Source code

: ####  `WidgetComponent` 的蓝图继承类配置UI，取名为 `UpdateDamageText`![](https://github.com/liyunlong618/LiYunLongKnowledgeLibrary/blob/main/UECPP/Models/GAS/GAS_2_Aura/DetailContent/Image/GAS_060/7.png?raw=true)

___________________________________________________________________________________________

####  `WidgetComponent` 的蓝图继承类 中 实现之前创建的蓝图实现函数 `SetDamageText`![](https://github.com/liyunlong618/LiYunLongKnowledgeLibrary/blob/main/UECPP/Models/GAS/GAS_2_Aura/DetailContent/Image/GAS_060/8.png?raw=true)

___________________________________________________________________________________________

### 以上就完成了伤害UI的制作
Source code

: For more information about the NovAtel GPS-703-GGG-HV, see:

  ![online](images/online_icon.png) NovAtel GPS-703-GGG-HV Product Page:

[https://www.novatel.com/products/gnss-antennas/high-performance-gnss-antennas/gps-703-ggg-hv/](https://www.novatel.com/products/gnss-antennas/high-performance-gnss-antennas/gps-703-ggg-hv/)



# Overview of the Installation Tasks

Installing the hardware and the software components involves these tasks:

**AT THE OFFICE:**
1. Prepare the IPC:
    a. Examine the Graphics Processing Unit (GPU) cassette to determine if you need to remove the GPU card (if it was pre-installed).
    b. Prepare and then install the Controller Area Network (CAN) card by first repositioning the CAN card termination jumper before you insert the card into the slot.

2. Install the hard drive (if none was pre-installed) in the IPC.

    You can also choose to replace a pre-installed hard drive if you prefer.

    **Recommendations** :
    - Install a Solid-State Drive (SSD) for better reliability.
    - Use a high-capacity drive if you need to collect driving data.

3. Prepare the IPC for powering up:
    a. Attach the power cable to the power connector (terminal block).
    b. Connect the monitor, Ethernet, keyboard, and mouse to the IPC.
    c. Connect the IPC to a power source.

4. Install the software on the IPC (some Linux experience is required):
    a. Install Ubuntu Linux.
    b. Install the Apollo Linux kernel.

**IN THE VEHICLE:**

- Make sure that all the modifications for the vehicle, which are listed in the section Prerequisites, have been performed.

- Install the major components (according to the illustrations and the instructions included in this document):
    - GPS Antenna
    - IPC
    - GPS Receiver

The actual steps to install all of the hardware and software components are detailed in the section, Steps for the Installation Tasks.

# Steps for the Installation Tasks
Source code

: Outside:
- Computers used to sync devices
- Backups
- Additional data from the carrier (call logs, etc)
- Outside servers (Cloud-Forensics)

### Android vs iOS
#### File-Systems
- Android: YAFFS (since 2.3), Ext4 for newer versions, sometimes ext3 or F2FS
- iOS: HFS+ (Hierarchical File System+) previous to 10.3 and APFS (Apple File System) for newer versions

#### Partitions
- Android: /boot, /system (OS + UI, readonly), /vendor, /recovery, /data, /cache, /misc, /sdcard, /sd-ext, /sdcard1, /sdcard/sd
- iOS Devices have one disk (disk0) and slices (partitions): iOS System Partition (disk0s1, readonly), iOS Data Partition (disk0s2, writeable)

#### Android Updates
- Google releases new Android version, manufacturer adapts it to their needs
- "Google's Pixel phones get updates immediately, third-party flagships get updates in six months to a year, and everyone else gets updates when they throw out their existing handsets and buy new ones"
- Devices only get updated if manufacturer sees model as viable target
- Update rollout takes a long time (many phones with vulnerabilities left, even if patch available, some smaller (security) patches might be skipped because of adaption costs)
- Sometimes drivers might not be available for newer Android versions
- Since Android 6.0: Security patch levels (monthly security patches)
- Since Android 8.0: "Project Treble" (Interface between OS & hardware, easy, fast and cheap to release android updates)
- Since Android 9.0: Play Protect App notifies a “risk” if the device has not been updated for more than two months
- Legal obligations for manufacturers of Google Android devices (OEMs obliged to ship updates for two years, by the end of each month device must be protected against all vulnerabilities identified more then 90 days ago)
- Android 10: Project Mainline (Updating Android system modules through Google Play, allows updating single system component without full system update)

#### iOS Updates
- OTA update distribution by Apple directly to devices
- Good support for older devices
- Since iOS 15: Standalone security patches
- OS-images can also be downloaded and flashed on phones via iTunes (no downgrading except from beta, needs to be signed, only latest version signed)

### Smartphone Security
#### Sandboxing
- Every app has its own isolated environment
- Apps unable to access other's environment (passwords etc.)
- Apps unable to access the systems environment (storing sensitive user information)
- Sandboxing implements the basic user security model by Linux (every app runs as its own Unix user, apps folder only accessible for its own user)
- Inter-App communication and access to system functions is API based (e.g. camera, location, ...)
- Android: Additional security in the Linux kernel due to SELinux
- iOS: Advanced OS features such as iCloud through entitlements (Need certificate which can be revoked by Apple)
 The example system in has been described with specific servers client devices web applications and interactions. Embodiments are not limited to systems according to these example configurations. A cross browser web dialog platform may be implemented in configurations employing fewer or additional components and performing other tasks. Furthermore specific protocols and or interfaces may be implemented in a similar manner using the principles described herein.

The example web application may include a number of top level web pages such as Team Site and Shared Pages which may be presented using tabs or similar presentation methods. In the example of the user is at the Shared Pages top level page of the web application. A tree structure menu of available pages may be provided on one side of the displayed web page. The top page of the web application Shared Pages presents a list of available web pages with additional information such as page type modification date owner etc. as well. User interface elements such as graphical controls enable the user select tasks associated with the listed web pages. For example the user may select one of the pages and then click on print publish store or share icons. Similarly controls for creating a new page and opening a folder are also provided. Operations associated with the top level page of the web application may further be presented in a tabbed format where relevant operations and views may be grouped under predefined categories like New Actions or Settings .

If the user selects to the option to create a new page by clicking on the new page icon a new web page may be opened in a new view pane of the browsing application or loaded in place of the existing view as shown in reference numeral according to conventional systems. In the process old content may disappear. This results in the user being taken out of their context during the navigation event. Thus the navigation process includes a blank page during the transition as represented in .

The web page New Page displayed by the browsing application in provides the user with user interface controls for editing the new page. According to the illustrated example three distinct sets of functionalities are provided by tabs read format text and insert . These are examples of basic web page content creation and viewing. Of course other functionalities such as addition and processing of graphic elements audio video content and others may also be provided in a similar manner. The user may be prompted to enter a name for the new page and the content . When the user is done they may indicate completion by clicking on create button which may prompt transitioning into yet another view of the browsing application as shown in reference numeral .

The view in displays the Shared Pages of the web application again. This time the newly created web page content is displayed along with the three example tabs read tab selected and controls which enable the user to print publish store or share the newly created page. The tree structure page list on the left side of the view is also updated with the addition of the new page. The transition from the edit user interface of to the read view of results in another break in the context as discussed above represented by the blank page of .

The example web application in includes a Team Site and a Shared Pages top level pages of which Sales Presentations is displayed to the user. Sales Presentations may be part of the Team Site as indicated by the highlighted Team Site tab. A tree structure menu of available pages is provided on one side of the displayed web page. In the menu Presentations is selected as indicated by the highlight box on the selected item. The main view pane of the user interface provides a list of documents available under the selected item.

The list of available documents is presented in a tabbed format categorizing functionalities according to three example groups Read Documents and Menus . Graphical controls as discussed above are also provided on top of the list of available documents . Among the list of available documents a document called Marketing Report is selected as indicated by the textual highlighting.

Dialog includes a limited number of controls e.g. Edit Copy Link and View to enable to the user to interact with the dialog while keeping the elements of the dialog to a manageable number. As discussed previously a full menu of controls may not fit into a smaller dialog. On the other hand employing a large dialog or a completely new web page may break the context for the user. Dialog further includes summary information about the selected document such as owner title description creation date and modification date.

◆ **ASSIGNED TASK**: A count is wanted, and nothing else: the lines of this listing that include the word "versions".

◆ **REPLY TO THE TASK**: 3